Yes, c-mail. Let me explain.

I am part of a certain segment that came of professional age at the dawn of the internet revolution.  We spent the first 18-20 years of lives completely – or mostly – detached from the internet, and the other half completely immersed in it.  I guess that gives us a unique perspective on the whole thing.

I sent my first email about 22 years ago as a freshman in college.  I learned about the ability to sent an “electronic mail” to someone the way you would learn about (at the time) something like a bootleg album, which is to say standing around a keg at a party (people may have even been smoking cigarettes directly next to non-smokers and indoors for that matter).
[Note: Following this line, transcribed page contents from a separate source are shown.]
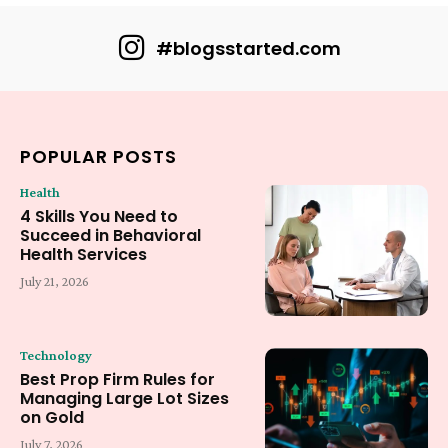
#blogsstarted.com
POPULAR POSTS
Health
4 Skills You Need to
Succeed in Behavioral
Health Services
July 21, 2026
Technology
Best Prop Firm Rules for
Managing Large Lot Sizes
on Gold
July 7, 2026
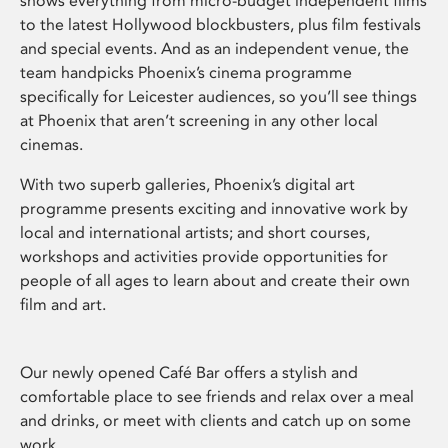
shows everything from micro-budget independent films
to the latest Hollywood blockbusters, plus film festivals
and special events. And as an independent venue, the
team handpicks Phoenix’s cinema programme
specifically for Leicester audiences, so you’ll see things
at Phoenix that aren’t screening in any other local
cinemas.
With two superb galleries, Phoenix’s digital art
programme presents exciting and innovative work by
local and international artists; and short courses,
workshops and activities provide opportunities for
people of all ages to learn about and create their own
film and art.
Our newly opened Café Bar offers a stylish and
comfortable place to see friends and relax over a meal
and drinks, or meet with clients and catch up on some
work.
Curious, I went to a “computer lab” in the basement of some ancient building at Villanova and asked one of the folks working there how to send an email.  After two levels of log ins, I sat in front of a blue screen with yellow DOS style font letters.  I typed a message to a friend at a different college, sent it, and forgot about the whole thing for at least a week.  The whole thing was a novelty and I don’t think I sent another message for the remainder of the year.

While the email platform improved over my remaining college years – from the Tandy 1000 style platform that I sent my first email on to the a platform roughly resembling Outlook – the prevalence of its use did not.  By my senior year, I checked email maybe once a week.  When I entered law school, the administration, perhaps having a premonition, basically forced the students to communicate with the faculty by email.  By the time, I became an associate checking, drafting, and sending email was part of my daily routine.

While the frequency of email use and its prevalence in society steadily increased, one thing that remained fairly constant – at least in the professional sphere – was that email remain true to its origins.  It was electronic mail.  In other words, it was used as an electronic letter.

Today, the way we use email bears no hallmarks to its original name.  Rather, what is has become are electronic conversations or conversation mail or C-mail for short.  Herein lies the problem.  One need to look no further than this week’s news where c-mails have created a host of problems for the Trump administration (and before that c-mail caused headaches for Hillary and the DNC).  I saw the problems C-mail creates closer to home as I spent half of the day cross-examining a witness based on what he did or did not say in email strings was involved with.  I have spent entire trials hammering witnesses with snippets of emails they sent long ago and likely thought little about before they sent it.

The problem with c-mail is that it can and will be used against you.  C-mail is sterile.  It does not have tone or context.  Its tone and context is left of the discretion (or mood) of the reader.

How did this happen?  The iPhone.  Before the iPhone, email was left at work.  If you were not at your computer, you were not reading and replying to mail.  When the iPhone arrived, email became an invasive species begging for attention 24 hours a day, 7 days a week.  It is no surprise that when the iPhone arrived so did c-mail.

The invasive nature of c-mail and incessant need for a reply has also caused people to send c-mails completely without any emotional filter.  That never ends well for the sender.

So my advice, if a matter can be handled with a telephone call or in person meeting, it should be.  If you feel the need to respond to an email to establish a record, type a letter in word, convert it to pdf and send it as an attachment.  Even further, if you are a very high level executive with administrative staff, do the unthinkable and completely scrap email.  I understand that the President does this.  (Actually, its not that radical considering the medical, scientific, business, and industrial progress civilization was somehow able to make in the centuries before email existed.)

The later serves a dual purpose.  First, a stand alone letter on your letterhead is a much more impacting piece of evidence or exhibit to a motion than an email buried in some string.  Second, taking the extra sixty seconds (trust me I know because I do it) to type the letter and then convert it to a pdf gives you sixty seconds to cool off and send a much more logical and powerful reply than the emotional one you would have sent.  (And, for those bold enough to go email free you never have to worry about incriminating emails.)

So I urge all of you to Make Email Great Again!